┌─ Material supplied

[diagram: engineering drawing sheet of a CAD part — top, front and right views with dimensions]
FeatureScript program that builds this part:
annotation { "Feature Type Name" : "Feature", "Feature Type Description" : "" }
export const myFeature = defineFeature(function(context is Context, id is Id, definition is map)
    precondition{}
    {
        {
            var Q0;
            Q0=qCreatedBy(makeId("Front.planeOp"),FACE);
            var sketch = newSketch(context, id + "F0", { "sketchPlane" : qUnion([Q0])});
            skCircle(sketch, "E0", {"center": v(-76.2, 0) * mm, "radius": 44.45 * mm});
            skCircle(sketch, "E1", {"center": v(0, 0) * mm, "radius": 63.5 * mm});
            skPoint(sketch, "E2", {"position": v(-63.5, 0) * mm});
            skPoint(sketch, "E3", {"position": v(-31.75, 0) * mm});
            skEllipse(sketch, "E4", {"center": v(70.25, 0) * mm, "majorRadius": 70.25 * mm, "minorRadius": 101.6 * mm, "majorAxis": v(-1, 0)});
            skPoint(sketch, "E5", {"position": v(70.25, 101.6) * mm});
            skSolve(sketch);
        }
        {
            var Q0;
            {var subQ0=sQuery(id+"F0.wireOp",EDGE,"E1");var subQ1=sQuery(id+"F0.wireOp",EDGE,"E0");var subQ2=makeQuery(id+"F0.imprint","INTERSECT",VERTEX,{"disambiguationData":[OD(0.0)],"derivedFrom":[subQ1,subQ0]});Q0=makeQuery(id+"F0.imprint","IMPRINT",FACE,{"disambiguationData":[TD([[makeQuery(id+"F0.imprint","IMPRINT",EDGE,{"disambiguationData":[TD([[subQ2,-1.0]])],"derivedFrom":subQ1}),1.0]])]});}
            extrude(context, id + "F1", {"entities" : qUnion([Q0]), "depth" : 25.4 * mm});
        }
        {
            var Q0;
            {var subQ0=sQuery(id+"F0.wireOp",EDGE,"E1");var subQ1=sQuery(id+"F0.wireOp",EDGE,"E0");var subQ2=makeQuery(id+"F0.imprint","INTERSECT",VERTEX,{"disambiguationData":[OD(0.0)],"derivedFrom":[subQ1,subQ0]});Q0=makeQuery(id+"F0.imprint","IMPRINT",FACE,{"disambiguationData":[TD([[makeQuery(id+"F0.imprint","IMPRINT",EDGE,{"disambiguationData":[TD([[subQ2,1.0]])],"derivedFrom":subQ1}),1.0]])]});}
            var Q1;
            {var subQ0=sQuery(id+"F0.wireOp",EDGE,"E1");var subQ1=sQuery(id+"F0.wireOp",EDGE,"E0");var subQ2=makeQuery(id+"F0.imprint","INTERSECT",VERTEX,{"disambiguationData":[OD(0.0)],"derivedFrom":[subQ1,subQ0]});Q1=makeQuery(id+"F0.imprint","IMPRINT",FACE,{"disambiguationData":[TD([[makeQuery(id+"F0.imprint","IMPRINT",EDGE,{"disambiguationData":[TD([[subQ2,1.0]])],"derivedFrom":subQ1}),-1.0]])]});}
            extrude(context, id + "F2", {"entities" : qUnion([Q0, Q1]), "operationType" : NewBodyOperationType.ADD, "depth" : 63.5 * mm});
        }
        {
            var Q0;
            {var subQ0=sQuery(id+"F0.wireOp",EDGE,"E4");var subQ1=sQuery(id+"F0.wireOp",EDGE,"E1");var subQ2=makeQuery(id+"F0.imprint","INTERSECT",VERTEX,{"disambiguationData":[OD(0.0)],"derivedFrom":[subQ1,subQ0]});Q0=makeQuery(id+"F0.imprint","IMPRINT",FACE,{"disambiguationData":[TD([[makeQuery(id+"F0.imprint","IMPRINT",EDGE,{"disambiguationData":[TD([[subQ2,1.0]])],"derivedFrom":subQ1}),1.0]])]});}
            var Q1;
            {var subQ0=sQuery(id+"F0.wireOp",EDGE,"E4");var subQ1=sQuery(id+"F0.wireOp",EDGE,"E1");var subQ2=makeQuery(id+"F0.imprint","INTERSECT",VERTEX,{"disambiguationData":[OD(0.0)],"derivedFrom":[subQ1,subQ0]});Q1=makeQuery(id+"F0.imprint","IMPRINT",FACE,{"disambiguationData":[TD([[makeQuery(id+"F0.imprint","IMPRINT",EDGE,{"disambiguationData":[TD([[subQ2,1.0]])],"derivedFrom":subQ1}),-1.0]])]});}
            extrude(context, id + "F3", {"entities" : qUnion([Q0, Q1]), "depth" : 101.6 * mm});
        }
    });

└─

Rewrite the listing in full, substituting "opExtrude" for every occurrence of "extrude" and keeping everything else unchanged.

[diagram: engineering drawing sheet of a CAD part — top, front and right views with dimensions]
FeatureScript program that builds this part:
annotation { "Feature Type Name" : "Feature", "Feature Type Description" : "" }
export const myFeature = defineFeature(function(context is Context, id is Id, definition is map)
    precondition{}
    {
        {
            var Q0;
            Q0=qCreatedBy(makeId("Front.planeOp"),FACE);
            var sketch = newSketch(context, id + "F0", { "sketchPlane" : qUnion([Q0])});
            skCircle(sketch, "E0", {"center": v(-76.2, 0) * mm, "radius": 44.45 * mm});
            skCircle(sketch, "E1", {"center": v(0, 0) * mm, "radius": 63.5 * mm});
            skPoint(sketch, "E2", {"position": v(-63.5, 0) * mm});
            skPoint(sketch, "E3", {"position": v(-31.75, 0) * mm});
            skEllipse(sketch, "E4", {"center": v(70.25, 0) * mm, "majorRadius": 70.25 * mm, "minorRadius": 101.6 * mm, "majorAxis": v(-1, 0)});
            skPoint(sketch, "E5", {"position": v(70.25, 101.6) * mm});
            skSolve(sketch);
        }
        {
            var Q0;
            {var subQ0=sQuery(id+"F0.wireOp",EDGE,"E1");var subQ1=sQuery(id+"F0.wireOp",EDGE,"E0");var subQ2=makeQuery(id+"F0.imprint","INTERSECT",VERTEX,{"disambiguationData":[OD(0.0)],"derivedFrom":[subQ1,subQ0]});Q0=makeQuery(id+"F0.imprint","IMPRINT",FACE,{"disambiguationData":[TD([[makeQuery(id+"F0.imprint","IMPRINT",EDGE,{"disambiguationData":[TD([[subQ2,-1.0]])],"derivedFrom":subQ1}),1.0]])]});}
            opExtrude(context, id + "F1", {"entities" : qUnion([Q0]), "depth" : 25.4 * mm});
        }
        {
            var Q0;
            {var subQ0=sQuery(id+"F0.wireOp",EDGE,"E1");var subQ1=sQuery(id+"F0.wireOp",EDGE,"E0");var subQ2=makeQuery(id+"F0.imprint","INTERSECT",VERTEX,{"disambiguationData":[OD(0.0)],"derivedFrom":[subQ1,subQ0]});Q0=makeQuery(id+"F0.imprint","IMPRINT",FACE,{"disambiguationData":[TD([[makeQuery(id+"F0.imprint","IMPRINT",EDGE,{"disambiguationData":[TD([[subQ2,1.0]])],"derivedFrom":subQ1}),1.0]])]});}
            var Q1;
            {var subQ0=sQuery(id+"F0.wireOp",EDGE,"E1");var subQ1=sQuery(id+"F0.wireOp",EDGE,"E0");var subQ2=makeQuery(id+"F0.imprint","INTERSECT",VERTEX,{"disambiguationData":[OD(0.0)],"derivedFrom":[subQ1,subQ0]});Q1=makeQuery(id+"F0.imprint","IMPRINT",FACE,{"disambiguationData":[TD([[makeQuery(id+"F0.imprint","IMPRINT",EDGE,{"disambiguationData":[TD([[subQ2,1.0]])],"derivedFrom":subQ1}),-1.0]])]});}
            opExtrude(context, id + "F2", {"entities" : qUnion([Q0, Q1]), "operationType" : NewBodyOperationType.ADD, "depth" : 63.5 * mm});
        }
        {
            var Q0;
            {var subQ0=sQuery(id+"F0.wireOp",EDGE,"E4");var subQ1=sQuery(id+"F0.wireOp",EDGE,"E1");var subQ2=makeQuery(id+"F0.imprint","INTERSECT",VERTEX,{"disambiguationData":[OD(0.0)],"derivedFrom":[subQ1,subQ0]});Q0=makeQuery(id+"F0.imprint","IMPRINT",FACE,{"disambiguationData":[TD([[makeQuery(id+"F0.imprint","IMPRINT",EDGE,{"disambiguationData":[TD([[subQ2,1.0]])],"derivedFrom":subQ1}),1.0]])]});}
            var Q1;
            {var subQ0=sQuery(id+"F0.wireOp",EDGE,"E4");var subQ1=sQuery(id+"F0.wireOp",EDGE,"E1");var subQ2=makeQuery(id+"F0.imprint","INTERSECT",VERTEX,{"disambiguationData":[OD(0.0)],"derivedFrom":[subQ1,subQ0]});Q1=makeQuery(id+"F0.imprint","IMPRINT",FACE,{"disambiguationData":[TD([[makeQuery(id+"F0.imprint","IMPRINT",EDGE,{"disambiguationData":[TD([[subQ2,1.0]])],"derivedFrom":subQ1}),-1.0]])]});}
            opExtrude(context, id + "F3", {"entities" : qUnion([Q0, Q1]), "depth" : 101.6 * mm});
        }
    });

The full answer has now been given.